15. Do Not Bring Suitcases Or Bring Bulky Bags

You should indeed travel lightly and easily, particularly if you are visiting Italy. The majority of streets feature steep hills, are uneven, and are frequently crowded with people, making it difficult to haul a big bag. Not only that but there could be instances in which you’d have to lift your suitcase by yourself, such as when getting on a train or staying at a historic hotel that regrettably lacks a concierge or lifeguard. Thus, a heavy bag is most definitely not something you should bring to Italy!

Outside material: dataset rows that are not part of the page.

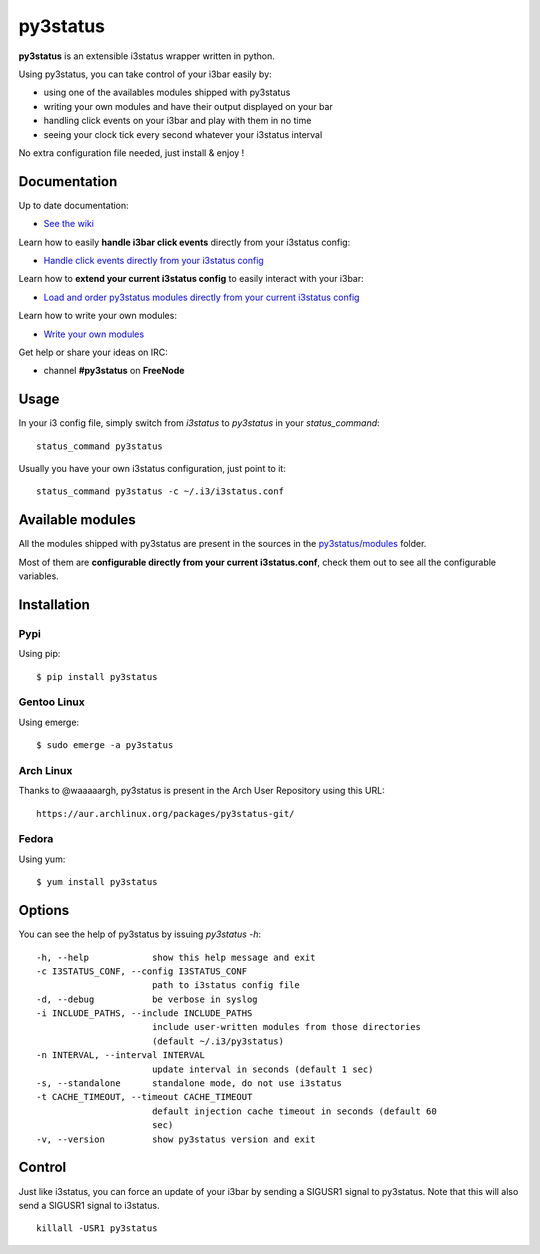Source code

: *********
py3status
*********
|version|

.. |version| image:: https://pypip.in/version/py3status/badge.png

**py3status** is an extensible i3status wrapper written in python.

Using py3status, you can take control of your i3bar easily by:

- using one of the availables modules shipped with py3status
- writing your own modules and have their output displayed on your bar
- handling click events on your i3bar and play with them in no time
- seeing your clock tick every second whatever your i3status interval

No extra configuration file needed, just install & enjoy !

Documentation
=============
Up to date documentation:

- `See the wiki <https://github.com/ultrabug/py3status/wiki>`_

Learn how to easily **handle i3bar click events** directly from your i3status config:

- `Handle click events directly from your i3status config <https://github.com/ultrabug/py3status/wiki/Handle-click-events-directly-from-your-i3status-config>`_

Learn how to **extend your current i3status config** to easily interact with your i3bar:

- `Load and order py3status modules directly from your current i3status config <https://github.com/ultrabug/py3status/wiki/Load-and-order-py3status-modules-directly-from-your-current-i3status-config>`_

Learn how to write your own modules:

- `Write your own modules <https://github.com/ultrabug/py3status/wiki/Write-your-own-modules>`_

Get help or share your ideas on IRC:

- channel **#py3status** on **FreeNode**

Usage
=====
In your i3 config file, simply switch from `i3status` to `py3status` in your `status_command`:
::
    status_command py3status

Usually you have your own i3status configuration, just point to it:
::
    status_command py3status -c ~/.i3/i3status.conf

Available modules
=================
All the modules shipped with py3status are present in the sources in the `py3status/modules <https://github.com/ultrabug/py3status/tree/master/py3status/modules>`_ folder.

Most of them are **configurable directly from your current i3status.conf**, check them out to see all the configurable variables.

Installation
============
Pypi
----
Using pip:
::
    $ pip install py3status

Gentoo Linux
------------
Using emerge:
::
    $ sudo emerge -a py3status

Arch Linux
----------
Thanks to @waaaaargh, py3status is present in the Arch User Repository using this URL:
::
    https://aur.archlinux.org/packages/py3status-git/

Fedora
------
Using yum:
::
    $ yum install py3status

Options
=======
You can see the help of py3status by issuing `py3status -h`:
::
    -h, --help            show this help message and exit
    -c I3STATUS_CONF, --config I3STATUS_CONF
                          path to i3status config file
    -d, --debug           be verbose in syslog
    -i INCLUDE_PATHS, --include INCLUDE_PATHS
                          include user-written modules from those directories
                          (default ~/.i3/py3status)
    -n INTERVAL, --interval INTERVAL
                          update interval in seconds (default 1 sec)
    -s, --standalone      standalone mode, do not use i3status
    -t CACHE_TIMEOUT, --timeout CACHE_TIMEOUT
                          default injection cache timeout in seconds (default 60
                          sec)
    -v, --version         show py3status version and exit

Control
=======
Just like i3status, you can force an update of your i3bar by sending a SIGUSR1 signal to py3status.
Note that this will also send a SIGUSR1 signal to i3status.
::
    killall -USR1 py3status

Italy is fun; just be aware of what you say and do, don’t be duped by freebies. Otherwise, everything about this destination is fabulous, from its travel preparation and obtaining Italy Visa to its charming Venetian canals, Rome tourist attractions and legendary landmarks.

Commonly Asked Queries

Q1. Is it spoken in Italy in English?

The English-speaking population in Italy is only 29%. It is thus usually preferable to be conversant with a few basic Italian words to avoid misunderstandings.

Q2. Can you return from Italy with coffee?

Yes, if you can present a legitimate invoice for the coffee at the airport's customs checkpoint, you are welcome to bring it in from Italy.

Q3. What attire is prohibited in Italy?

Wear black leggings instead of leggings with long tunic tops, as the latter may be viewed as overly casual in Italy.

Q4. For Italy, what should I pack?

Pack dresses, a light jacket, a shawl, and slacks and trousers. Strolling, sunnies, and dresses or shorts.